## PAGE EXTRACT
** Begin **

Advantages and disadvantages

The event-driven serverless model both unlocks huge wins and introduces failure modes you must design against. Weigh it honestly:

Advantages (why this model wins)	Disadvantages (why it bites)
Pay per millisecond of execution; near-zero cost when idle	At sustained high RPS, a container can be cheaper than per-invoke billing
Scales from zero to thousands of environments with no capacity planning	A scale-out stampede can overwhelm any non-serverless downstream (RDS)
Each event source is a first-class, declarative trigger	Each source has its own retry/ordering/error contract you must learn
Built-in retries and DLQs for async/poll paths	“Failed” means “silently gone” unless you configure a destination
Stateless functions are trivially horizontally scalable	At-least-once delivery means you must build idempotency
Cold starts now small for most runtimes; provisioned concurrency for the rest	Cold starts still hurt latency-critical synchronous paths
Tight integration with the whole AWS event ecosystem	Observability is fragmented across many small functions
15-min timeout fits most event reactions	Long/heavy jobs hit the wall — wrong tool

The model is right for event-shaped, intermittent, spiky workloads where you want to ship reactions, not operate servers — and where the work decomposes into small, idempotent steps. It bites hardest on sustained high-throughput workloads (where per-invoke billing loses to a reserved container), on functions fronting fragile non-serverless downstreams (without concurrency caps and pooling), and on teams that haven’t internalised at-least-once delivery (duplicates and silent loss). The disadvantages are all manageable — but only if you design for them, which is the entire point of the patterns above. When the workload is long-running, stateful, or steady-state high-CPU, the container path is the honest answer.

** End **

## COLLECTED DATA
** Begin **

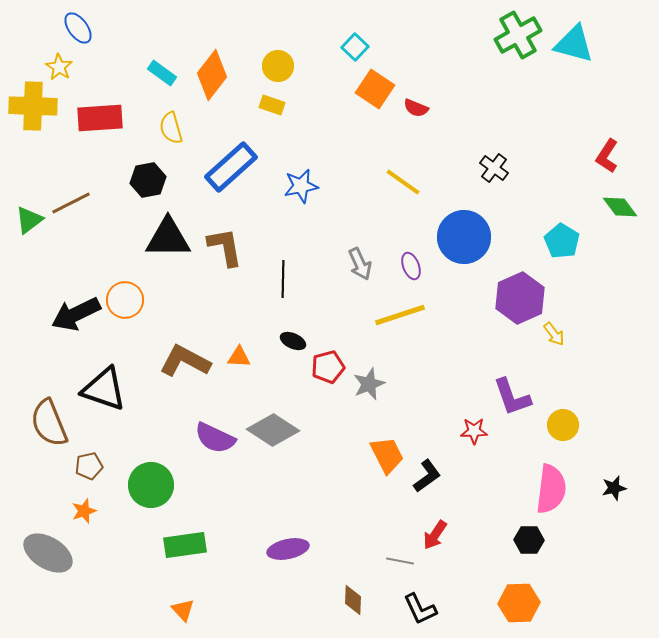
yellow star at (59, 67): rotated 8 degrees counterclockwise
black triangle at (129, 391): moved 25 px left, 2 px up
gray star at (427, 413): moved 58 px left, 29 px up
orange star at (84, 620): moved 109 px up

** End **

## REQUIRED WORK
- 1) According to the serverless trade-offs text, what must you build because delivery is at-least-once?
- 2) Using the serverless trade-offs text, explain why the event-driven serverless model bites hardest on sustained high-throughput workloads.

## RESPONSE LIST
- 1) Idempotency.

- 2) At that kind of load, per-invoke billing loses to a reserved container. At sustained high RPS, a container can be cheaper than paying for each invocation.